A concept I struggled to get my head around as an idealist at school was why people working in charities didn’t all do it for free. After all, charity was supposed to be about donations and volunteering, not getting paid!
Now that I’m working for a charity with bills to pay – but no less of an idealist – I feel that my views have altered somewhat.
Just as charity workers are not exempt from paying rent, the organisations they work for don’t exist in a financial vacuum either. There are overheads to cover, cash flows to manage, and projects to grow and develop. In essence, there is little difference between charities and businesses, except that their primary aim is to achieve social rather than financial returns.

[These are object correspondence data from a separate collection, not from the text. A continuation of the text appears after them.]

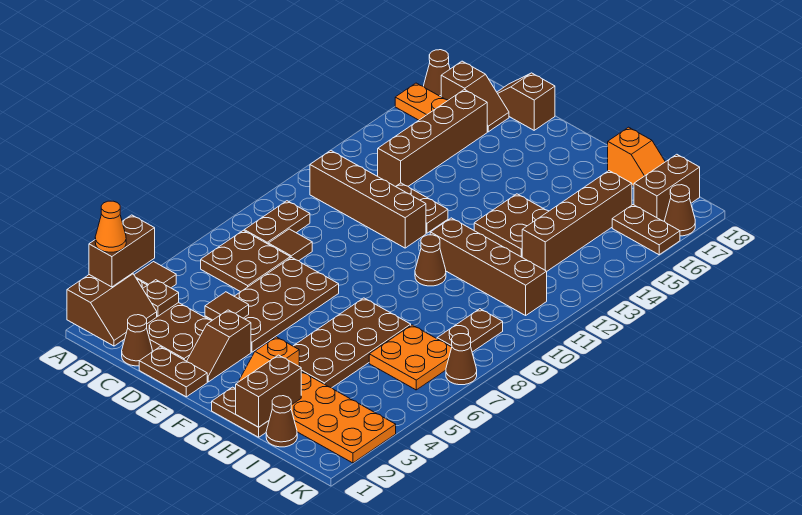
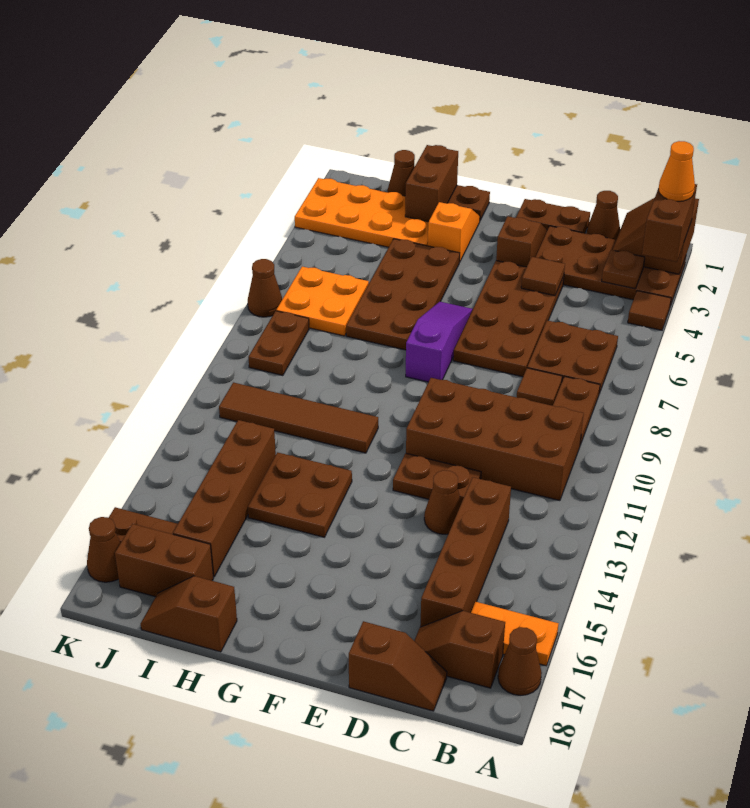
brown 1x4 brick [310,150,426,248] -> brown 2x4 brick [406,378,584,501]
none -> purple 1x3 slope [406,302,473,382]
brown 1x1 cone [415,235,446,286] -> brown 1x1 cone moved to [424,470,461,534]
brown 1x4 brick [430,218,547,315] -> brown 1x4 tile [219,382,378,453]
orange 1x2 slope [608,127,665,186] -> brown 1x2 slope [141,576,237,652]
brown 1x2 brick [634,154,700,221] -> brown 1x2 brick turned to [115,524,214,597]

But the difference in outputs translates into a limitation on how charities can raise capital. Most companies can unlock the value of their future cash flows but charity income is generated mainly from either grants, donations, fees or contracts. These are not always flexible enough however to finance, say, capital-intensive redevelopment projects.

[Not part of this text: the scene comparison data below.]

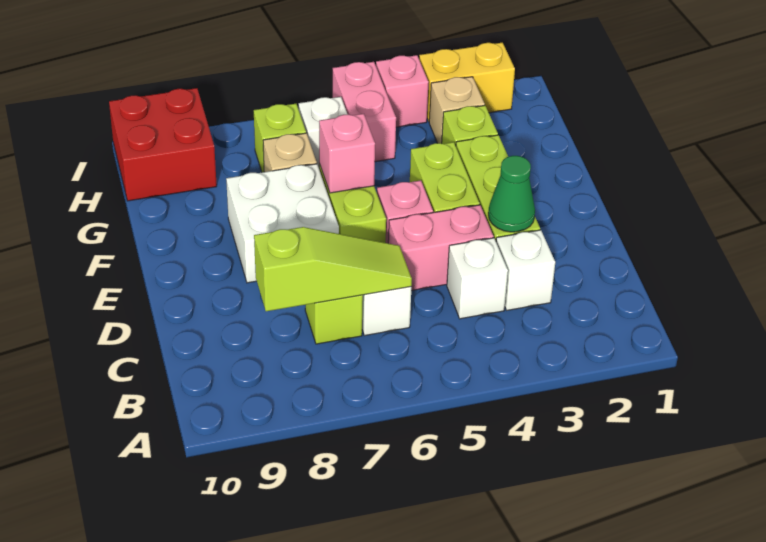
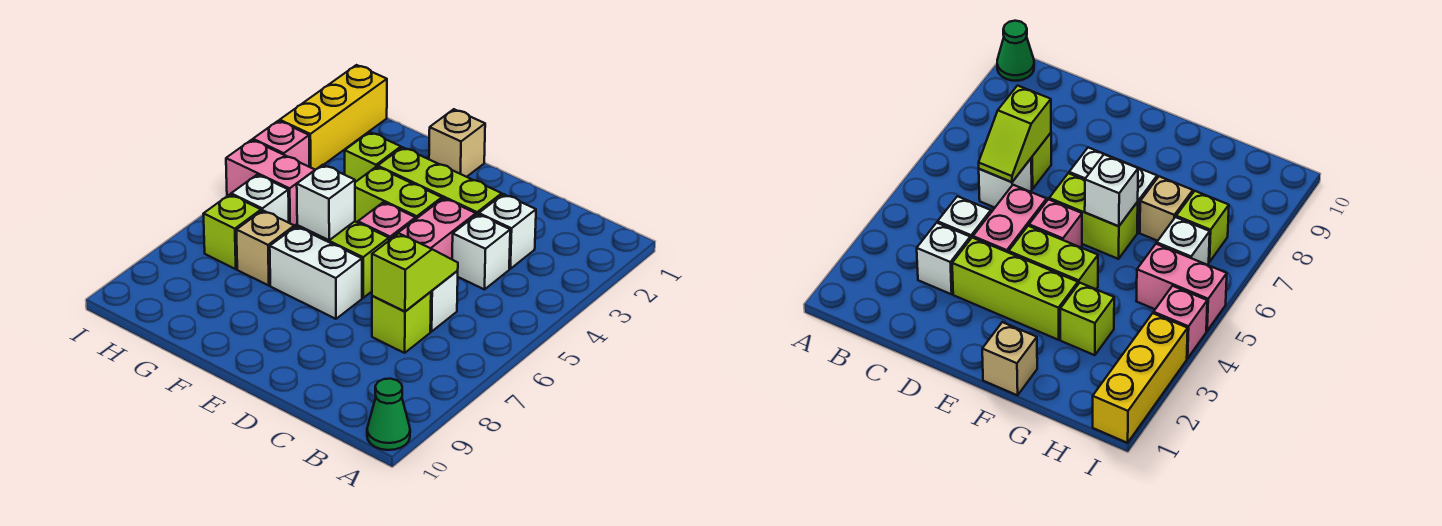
lime 1x3 slope [254,227,412,311] -> lime 1x2 slope [372,234,458,311]
green 1x1 cone [488,156,535,232] -> green 1x1 cone moved to [367,379,410,450]
white 2x2 brick [226,164,339,283] -> white 1x2 brick [270,227,362,319]
pink 1x1 brick [319,114,375,193] -> white 1x1 brick [297,165,355,240]
tan 1x1 brick [429,77,485,143] -> tan 1x1 brick moved to [429,109,485,177]
red 2x2 brick [109,88,217,201] -> none
yellow 1x2 brick [419,43,515,121] -> yellow 1x3 brick [280,65,387,170]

That is why initiatives like Scope’s layered financing model, CityLife’s Charity bonds, or the Social Impact Bonds launched today are so encouraging. It’s products like these that are pioneering the development of a social investment market and opening up alternative asset classes to a broader supply base. (One day we might even have a charity version of Kiva…)

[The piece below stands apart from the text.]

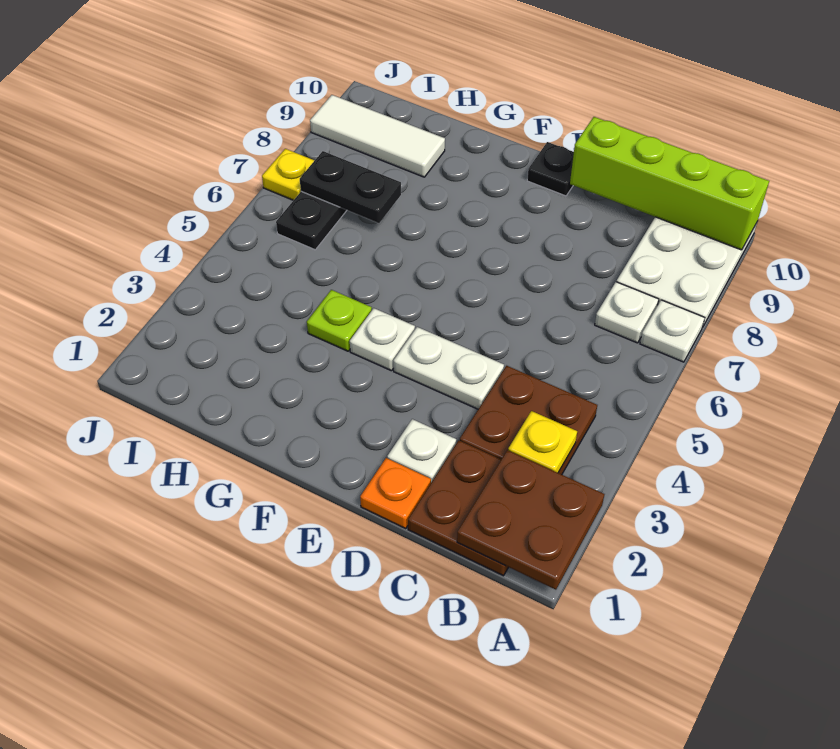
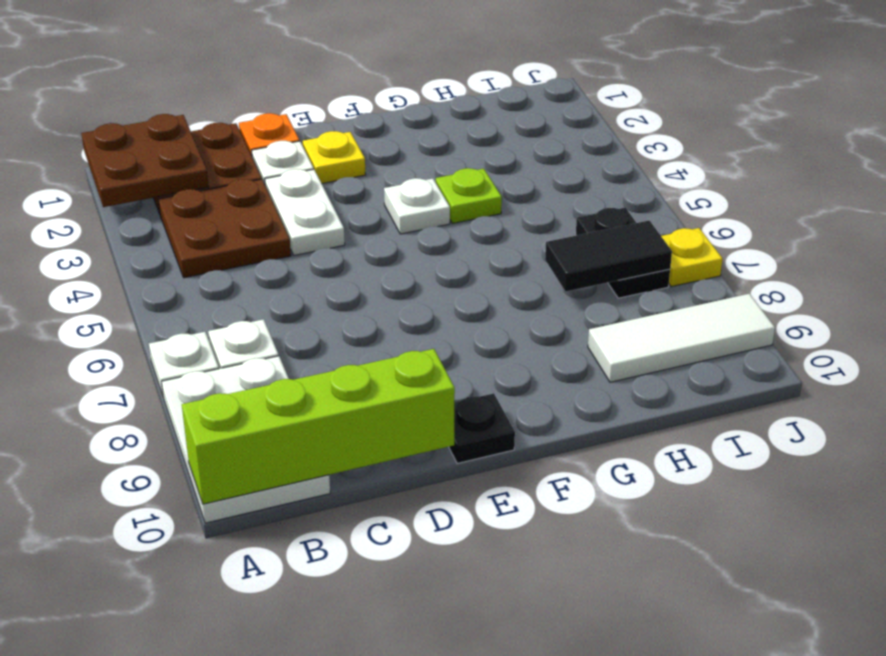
yellow 1x1 plate [508,411,577,473] -> yellow 1x1 plate moved to [303,131,366,183]
white 1x2 plate [394,327,504,409] -> white 1x2 plate turned to [265,169,345,255]
black 1x2 plate [300,151,401,223] -> black 1x2 tile [545,220,672,291]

So how do we develop the social investment market? It’s not that there is a lack of diversity in charity financial products. Venturesome’s guide to financing civil society outlines a range of financial products that are available (p.15).
The issue lies in the accessibility of appropriate financing. According to NPC’s research on social investment (p.12), it has been a struggle to persuade philanthropists and investors to take up these products. For philanthropists, the very concept of interest-bearing loans smells immoral, and for hard-nosed investors, well, they’re just not all that concerned about blended value.
What we need for the social investment market to thrive is an attitude shift, so that the plethora of activities that charities engage in are matched with a range of financial products to fund these activities.
With cuts coming we need to develop the social investment marketplace. This can be combined with a vision of the Big Society where members of the community become shareholders who, instead of lobbying for financial value like their corporate counterparts, work hard with charities to generate blended social value from the bottom up.
Ladies and gentlemen, there’s a lot of good work waiting to be done!